Orphaned variation selectors and ZWJ characters that appear before any emoji match are also skipped in the main loop, handling cases where input text contains stray formatting codepoints.
Skin-tone stripping¶
When strip_modifiers=True, the engine strips the : skin-tone suffix from CLDR names by searching for ": " in the matched name. This produces base emoji names ("thumbs up") instead of modified variants ("thumbs up: medium-dark skin tone"), which is useful for analytics and indexing where skin-tone distinctions are noise.
Provider protocol¶
The EmojiProvider protocol allows users to inject custom naming logic. Provider resolution follows a strict priority chain:
- Per-call provider (
demojize(text, provider=my_obj)) — highest priority. - Global provider (
set_emoji_provider(my_obj)) — process-wide default, stored in aRwLock<Option<PyObject>>. - Built-in CLDR tables — fallback.

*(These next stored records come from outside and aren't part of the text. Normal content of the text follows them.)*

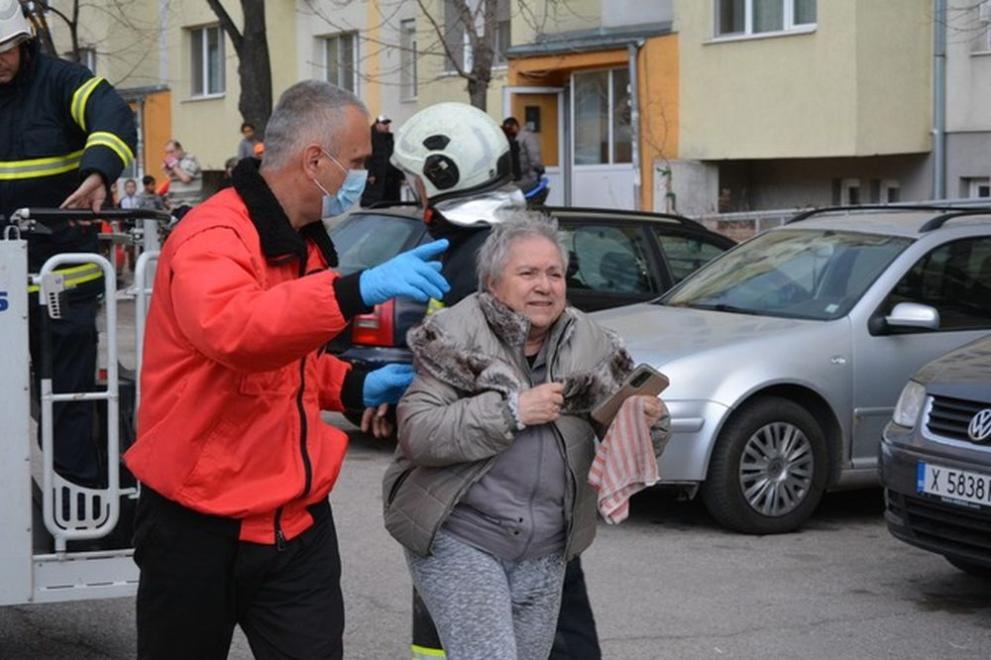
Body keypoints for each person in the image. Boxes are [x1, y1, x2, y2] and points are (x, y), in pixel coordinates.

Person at [123, 80, 451, 660]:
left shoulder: (302, 242)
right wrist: (356, 290)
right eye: (356, 162)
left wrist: (353, 384)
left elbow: (284, 363)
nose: (363, 178)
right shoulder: (213, 235)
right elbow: (240, 333)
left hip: (295, 524)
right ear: (315, 160)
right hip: (198, 527)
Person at [383, 214, 668, 659]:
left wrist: (645, 419)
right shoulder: (456, 336)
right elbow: (419, 432)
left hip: (546, 548)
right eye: (528, 273)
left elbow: (631, 431)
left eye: (554, 273)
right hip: (461, 534)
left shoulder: (590, 342)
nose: (545, 285)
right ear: (493, 283)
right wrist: (511, 411)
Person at [391, 101, 605, 660]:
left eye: (416, 179)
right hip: (488, 506)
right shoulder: (485, 244)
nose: (412, 191)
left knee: (554, 636)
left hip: (507, 500)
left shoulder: (479, 259)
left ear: (441, 174)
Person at [0, 2, 136, 488]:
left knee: (68, 406)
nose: (0, 62)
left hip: (64, 286)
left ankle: (77, 511)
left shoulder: (63, 82)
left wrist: (99, 169)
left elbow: (113, 114)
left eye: (5, 51)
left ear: (23, 43)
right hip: (3, 288)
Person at [502, 117, 547, 205]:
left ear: (516, 126)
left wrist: (539, 168)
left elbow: (534, 157)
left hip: (529, 177)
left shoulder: (527, 137)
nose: (509, 131)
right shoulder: (513, 138)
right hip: (518, 178)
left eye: (510, 128)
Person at [360, 114, 402, 207]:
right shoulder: (369, 138)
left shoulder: (388, 138)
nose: (387, 126)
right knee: (374, 202)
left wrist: (400, 175)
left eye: (388, 124)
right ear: (377, 124)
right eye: (384, 124)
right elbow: (366, 158)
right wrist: (370, 173)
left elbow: (394, 156)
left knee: (389, 202)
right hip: (376, 176)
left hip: (389, 176)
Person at [162, 138, 203, 216]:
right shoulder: (175, 162)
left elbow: (186, 178)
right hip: (175, 205)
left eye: (171, 152)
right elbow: (170, 177)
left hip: (188, 204)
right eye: (167, 153)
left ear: (179, 150)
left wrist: (173, 166)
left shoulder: (190, 159)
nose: (169, 155)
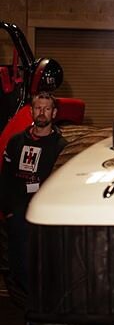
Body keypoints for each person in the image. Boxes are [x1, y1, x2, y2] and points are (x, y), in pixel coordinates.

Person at [0, 92, 67, 293]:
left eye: (47, 109)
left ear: (54, 113)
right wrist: (8, 209)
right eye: (38, 108)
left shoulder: (60, 146)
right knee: (18, 258)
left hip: (43, 208)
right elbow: (5, 178)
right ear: (31, 111)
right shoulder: (16, 141)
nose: (42, 113)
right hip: (18, 209)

The Python provider's lookup(sequence: list[int]) -> str | None method receives codepoints as a list of integers and returns either a name string or None to decline. The engine tries the provider with the same longest-match-first strategy, iterating window sizes from MAX_EMOJI_SEQ_LEN down to 1.
Design tradeoff: custom providers require a Python callback per attempt, which is orders of magnitude slower than the PHF lookup. The provider is tried first (before built-in tables) so it can override any built-in name, but this means provider-equipped calls pay the Python call overhead even for emoji the provider doesn't know about. For bulk workloads, the pure-Rust demojize_rust() function (used internally by TextPipeline) bypasses the provider system entirely.
Error handling¶
Codepoints in emoji ranges (is_emoji_codepoint) that don't match any table entry are handled by the same three-mode system as transliteration: "replace" (substitute a placeholder), "ignore" (drop silently), or "preserve" (keep the raw codepoint). This covers future emoji added in newer Unicode versions that aren't yet in translit's data files.
Pure-Rust path¶
demojize_rust() is a separate function that skips all Python provider logic and GIL interaction. It is used by TextPipeline.process() when the demojize=True step is enabled, ensuring that pipeline execution stays entirely within Rust. Unknown emoji are silently dropped (equivalent to errors="ignore") in this path.